◆ **What is needed**
Reproduce the text of all the records below line for line, without changing anything. Leave out the pictures.

◆ **Material shown**

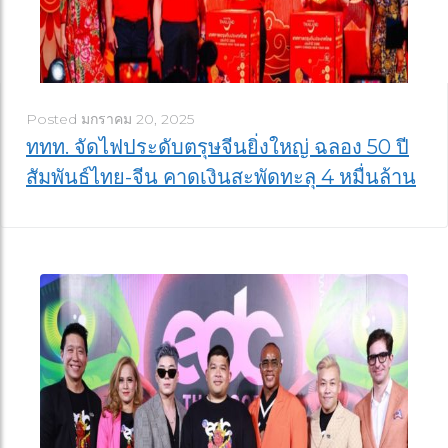
Posted
มกราคม 20, 2025
ททท. จัดไฟประดับตรุษจีนยิ่งใหญ่ ฉลอง 50 ปี
สัมพันธ์ไทย-จีน คาดเงินสะพัดทะลุ 4 หมื่นล้าน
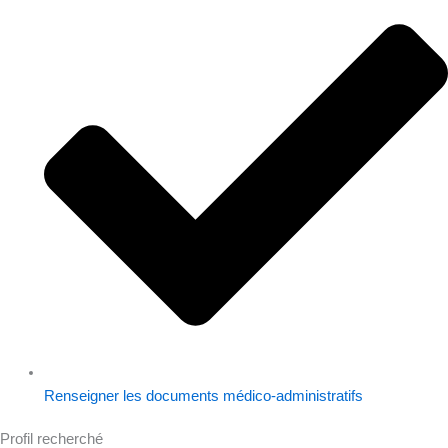
Renseigner les documents médico-administratifs
Profil recherché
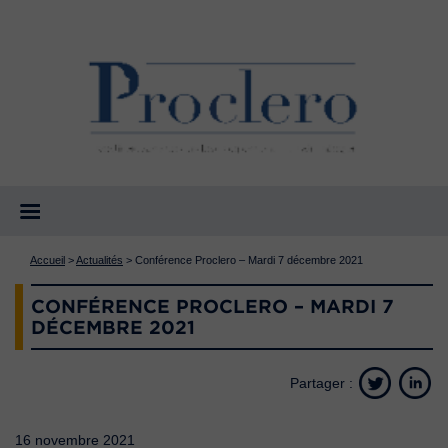
Accueil
>
Actualités
>
Conférence Proclero – Mardi 7 décembre 2021
CONFÉRENCE PROCLERO – MARDI 7
DÉCEMBRE 2021
Partager :
16 novembre 2021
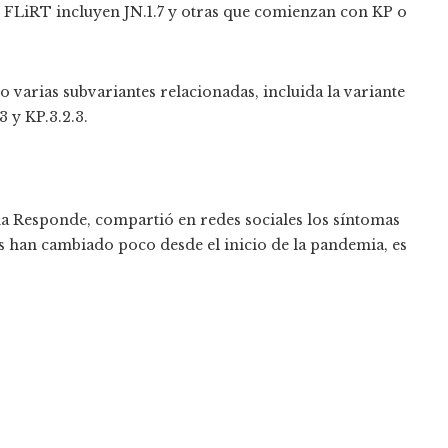
s FLiRT incluyen JN.1.7 y otras que comienzan con KP o
o varias subvariantes relacionadas, incluida la variante
3 y KP.3.2.3.
ma Responde, compartió en redes sociales los síntomas
s han cambiado poco desde el inicio de la pandemia, es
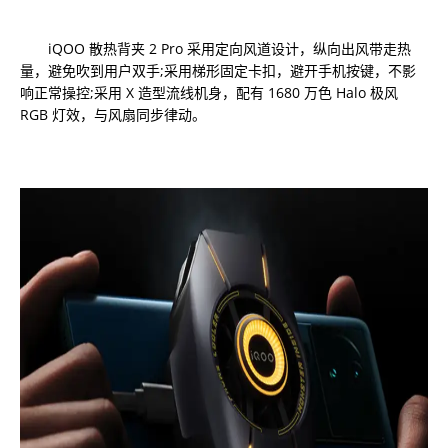
iQOO 散热背夹 2 Pro 采用定向风道设计，纵向出风带走热
量，避免吹到用户双手;采用梯形固定卡扣，避开手机按键，不影
响正常操控;采用 X 造型流线机身，配有 1680 万色 Halo 极风
RGB 灯效，与风扇同步律动。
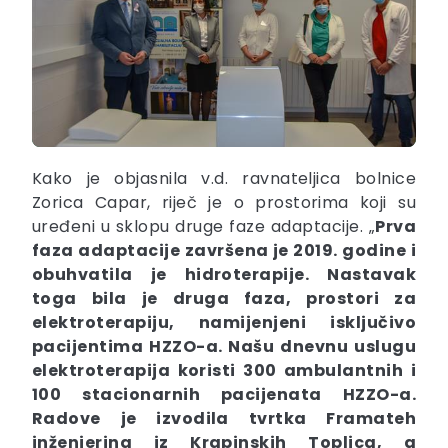
Kako je objasnila v.d. ravnateljica bolnice
Zorica Capar, riječ je o prostorima koji su
uređeni u sklopu druge faze adaptacije. „
Prva
faza adaptacije završena je 2019. godine i
obuhvatila je hidroterapije. Nastavak
toga bila je druga faza, prostori za
elektroterapiju, namijenjeni isključivo
pacijentima HZZO-a. Našu dnevnu uslugu
elektroterapija koristi 300 ambulantnih i
100 stacionarnih pacijenata HZZO-a.
Radove je izvodila tvrtka Framateh
inženjering iz Krapinskih Toplica, a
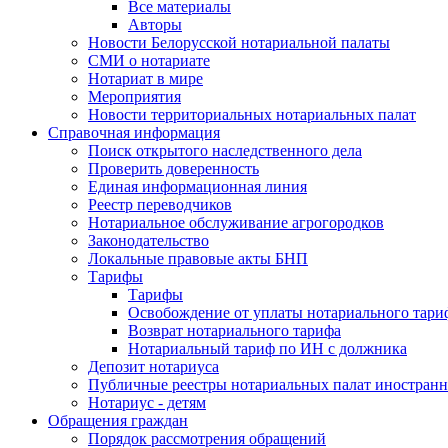
Все материалы
Авторы
Новости Белорусской нотариальной палаты
СМИ о нотариате
Нотариат в мире
Мероприятия
Новости территориальных нотариальных палат
Справочная информация
Поиск открытого наследственного дела
Проверить доверенность
Единая информационная линия
Реестр переводчиков
Нотариальное обслуживание агрогородков
Законодательство
Локальные правовые акты БНП
Тарифы
Тарифы
Освобождение от уплаты нотариального тари
Возврат нотариального тарифа
Нотариальный тариф по ИН с должника
Депозит нотариуса
Публичные реестры нотариальных палат иностранн
Нотариус - детям
Обращения граждан
Порядок рассмотрения обращений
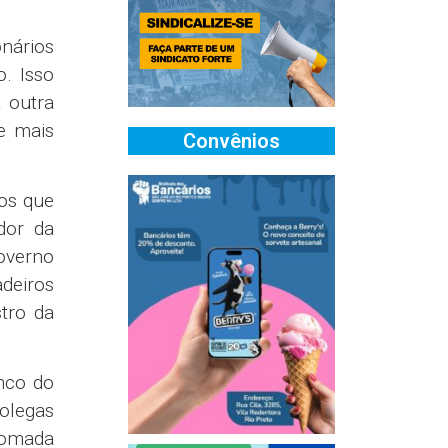
onários
. Isso
a outra
e mais
Convênios
ios que
dor da
overno
adeiros
tro da
nco do
olegas
etomada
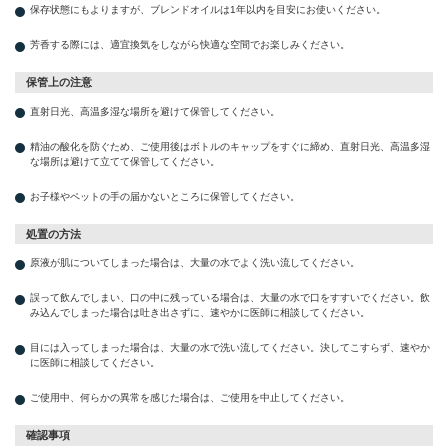
保存状態にもよりますが、ブレンドオイルは1年以内を目安にお使いください。
芳香する際には、適宜換気をしながら快適な空間でお楽しみください。
保管上の注意
直射日光、高温多湿な場所を避けて保管してください。
精油の酸化を防ぐため、ご使用後はボトルのキャップをすぐに締め、直射日光、高温多湿
な場所は避けて立てて保管してください。
お子様やペットの手の届かないところに保管してください。
処置の方法
原液が肌についてしまった場合は、大量の水でよく洗い流してください。
誤って飲んでしまい、口の中に残っている場合は、大量の水で口をすすいでください。飲
み込んでしまった場合は吐き出さずに、速やかに医師に相談してください。
目には入ってしまった場合は、大量の水で洗い流してください。決してこすらず、速やか
に医師に相談してください。
ご使用中、何らかの異常を感じた場合は、ご使用を中止してください。
確認事項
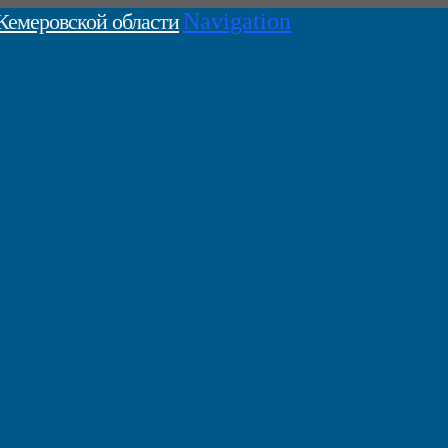
Navigation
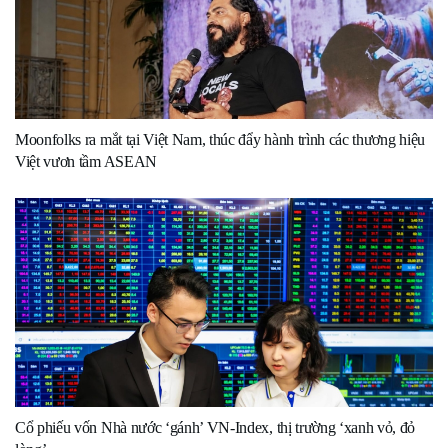
Moonfolks ra mắt tại Việt Nam, thúc đẩy hành trình các thương hiệu
Việt vươn tầm ASEAN
Cổ phiếu vốn Nhà nước ‘gánh’ VN-Index, thị trường ‘xanh vỏ, đỏ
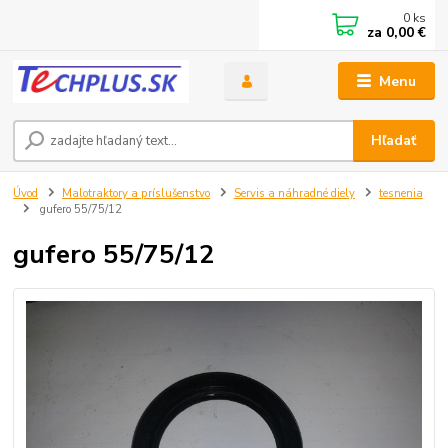
0
ks
za
0,00 €
Menu
Hľadať
Úvod
Malotraktory a príslušenstvo
Servis a náhradné diely
tesnenia
gufero 55/75/12
gufero 55/75/12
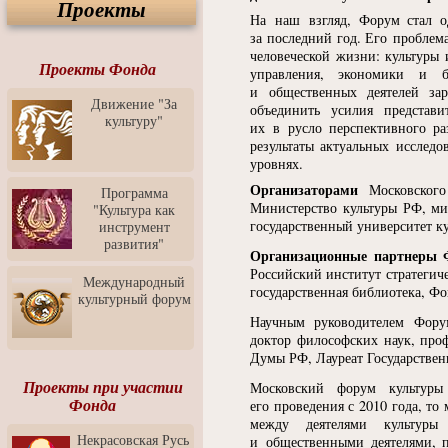
Проекты
Спектакль "Крик" в Музее
На наш взгляд, Форум стал 
Современного Искусства
за последний год. Его проблем
Видео о Музее
человеческой жизни: культуры 
современного искусства от
Проекты Фонда
управления, экономики и 
Медиа-школа "ФОКУС"
и общественных деятелей за
Движение "За
объединить усилия представ
Моноспектакль
культуру"
"Вертинский. Исповедь
их в русло перспективного ра
Барона"
результаты актуальных исслед
уровнях.
Выставка-продажа
"Притяжение" в центре
Организаторами
Московского
Программа
ЛЕКСУС - ЯРОСЛАВЛЬ
Министерство культуры РФ, ми
"Культура как
государственный университет ку
инструмент
Презентация выставки
развития"
Зураба Церетели
Организационные партнеры 
Российский институт стратегич
Пресс-конференция к
Международный
государственная библиотека, Ф
открытию выставки Зураба
культурный форум
Церетели
Научным руководителем Фору
Фестиваль уличной
доктор философских наук, проф
культуры "На районе"
Думы РФ, Лауреат Государствен
Отчётный концерт детского
Проекты при участии
Московский форум культуры
театра танца "Задоринка"
Фонда
его проведения с 2010 года, т
между деятелями культуры
Ассоциация Молодых
Некрасовская Русь
и общественными деятелями, п
Профессионалов - Эпизод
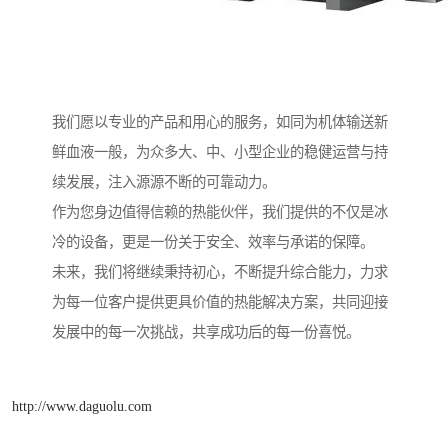
我们愿以专业的产品和用心的服务，如同为机体输送新
鲜血液一般，为众多大、中、小型企业的稳健运营与持
续发展，注入源源不断的可靠动力。
作为您身边值得信赖的热能伙伴，我们提供的不仅是冰
冷的设备，更是一份关于安全、效率与承诺的保障。
未来，我们将继续秉持初心，不断提升综合能力，力求
为每一位客户提供更具价值的热能解决方案，共同迎接
发展中的每一次挑战，共享成功后的每一份喜悦。
http://www.daguolu.com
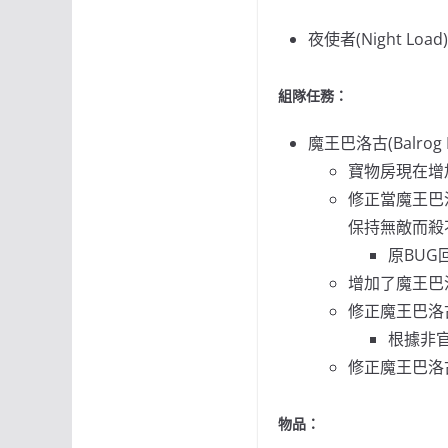
夜使者(Night L
組隊任務：
魔王巴洛古(Balrog B
寶物房現在增
修正當魔王巴
保持無敵而殺
原BUG
增加了魔王巴洛
修正魔王巴洛
根據非
修正魔王巴洛
物品：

◆ **Exercise result**
Posted
มกราคม 20, 2025
ททท. จัดไฟประดับตรุษจีนยิ่งใหญ่ ฉลอง 50 ปี
สัมพันธ์ไทย-จีน คาดเงินสะพัดทะลุ 4 หมื่นล้าน
Renseigner les documents médico-administratifs
Profil recherché
Accueil
>
Actualités
>
Conférence Proclero – Mardi 7 décembre 2021
CONFÉRENCE PROCLERO – MARDI 7
DÉCEMBRE 2021
Partager :
16 novembre 2021
s FLiRT incluyen JN.1.7 y otras que comienzan con KP o
o varias subvariantes relacionadas, incluida la variante
3 y KP.3.2.3.
ma Responde, compartió en redes sociales los síntomas
s han cambiado poco desde el inicio de la pandemia, es
iQOO 散热背夹 2 Pro 采用定向风道设计，纵向出风带走热
量，避免吹到用户双手;采用梯形固定卡扣，避开手机按键，不影
响正常操控;采用 X 造型流线机身，配有 1680 万色 Halo 极风
RGB 灯效，与风扇同步律动。
Kako je objasnila v.d. ravnateljica bolnice
Zorica Capar, riječ je o prostorima koji su
uređeni u sklopu druge faze adaptacije. „
Prva
faza adaptacije završena je 2019. godine i
obuhvatila je hidroterapije. Nastavak
toga bila je druga faza, prostori za
elektroterapiju, namijenjeni isključivo
pacijentima HZZO-a. Našu dnevnu uslugu
elektroterapija koristi 300 ambulantnih i
100 stacionarnih pacijenata HZZO-a.
Radove je izvodila tvrtka Framateh
inženjering iz Krapinskih Toplica, a
Все материалы
Авторы
Новости Белорусской нотариальной палаты
СМИ о нотариате
Нотариат в мире
Мероприятия
Новости территориальных нотариальных палат
Справочная информация
Поиск открытого наследственного дела
Проверить доверенность
Единая информационная линия
Реестр переводчиков
Нотариальное обслуживание агрогородков
Законодательство
Локальные правовые акты БНП
Тарифы
Тарифы
Освобождение от уплаты нотариального тари
Возврат нотариального тарифа
Нотариальный тариф по ИН с должника
Депозит нотариуса
Публичные реестры нотариальных палат иностранн
Нотариус - детям
Обращения граждан
Порядок рассмотрения обращений
onários
. Isso
a outra
e mais
Convênios
ios que
dor da
overno
adeiros
tro da
nco do
olegas
etomada
保存状態にもよりますが、ブレンドオイルは1年以内を目安にお使いください。
芳香する際には、適宜換気をしながら快適な空間でお楽しみください。
保管上の注意
直射日光、高温多湿な場所を避けて保管してください。
精油の酸化を防ぐため、ご使用後はボトルのキャップをすぐに締め、直射日光、高温多湿
な場所は避けて立てて保管してください。
お子様やペットの手の届かないところに保管してください。
処置の方法
原液が肌についてしまった場合は、大量の水でよく洗い流してください。
誤って飲んでしまい、口の中に残っている場合は、大量の水で口をすすいでください。飲
み込んでしまった場合は吐き出さずに、速やかに医師に相談してください。
目には入ってしまった場合は、大量の水で洗い流してください。決してこすらず、速やか
に医師に相談してください。
ご使用中、何らかの異常を感じた場合は、ご使用を中止してください。
確認事項
Navigation
Moonfolks ra mắt tại Việt Nam, thúc đẩy hành trình các thương hiệu
Việt vươn tầm ASEAN
Cổ phiếu vốn Nhà nước ‘gánh’ VN-Index, thị trường ‘xanh vỏ, đỏ
0
ks
za
0,00 €
Menu
Hľadať
Úvod
Malotraktory a príslušenstvo
Servis a náhradné diely
tesnenia
gufero 55/75/12
gufero 55/75/12
Проекты
Спектакль "Крик" в Музее
На наш взгляд, Форум стал 
Современного Искусства
за последний год. Его проблем
Видео о Музее
человеческой жизни: культуры 
современного искусства от
Проекты Фонда
управления, экономики и 
Медиа-школа "ФОКУС"
и общественных деятелей за
Движение "За
объединить усилия представ
Моноспектакль
культуру"
"Вертинский. Исповедь
их в русло перспективного ра
Барона"
результаты актуальных исслед
уровнях.
Выставка-продажа
"Притяжение" в центре
Организаторами
Московского
Программа
ЛЕКСУС - ЯРОСЛАВЛЬ
Министерство культуры РФ, ми
"Культура как
государственный университет ку
инструмент
Презентация выставки
развития"
Зураба Церетели
Организационные партнеры 
Российский институт стратегич
Пресс-конференция к
Международный
государственная библиотека, Ф
открытию выставки Зураба
культурный форум
Церетели
Научным руководителем Фору
Фестиваль уличной
доктор философских наук, проф
культуры "На районе"
Думы РФ, Лауреат Государствен
Отчётный концерт детского
Проекты при участии
Московский форум культуры
театра танца "Задоринка"
Фонда
его проведения с 2010 года, т
между деятелями культуры
Ассоциация Молодых
Некрасовская Русь
и общественными деятелями, п
Профессионалов - Эпизод
我们愿以专业的产品和用心的服务，如同为机体输送新
鲜血液一般，为众多大、中、小型企业的稳健运营与持
续发展，注入源源不断的可靠动力。
作为您身边值得信赖的热能伙伴，我们提供的不仅是冰
冷的设备，更是一份关于安全、效率与承诺的保障。
未来，我们将继续秉持初心，不断提升综合能力，力求
为每一位客户提供更具价值的热能解决方案，共同迎接
发展中的每一次挑战，共享成功后的每一份喜悦。
http://www.daguolu.com
夜使者(Night L
組隊任務：
魔王巴洛古(Balrog B
寶物房現在增
修正當魔王巴
保持無敵而殺
原BUG
增加了魔王巴洛
修正魔王巴洛
根據非
修正魔王巴洛
物品：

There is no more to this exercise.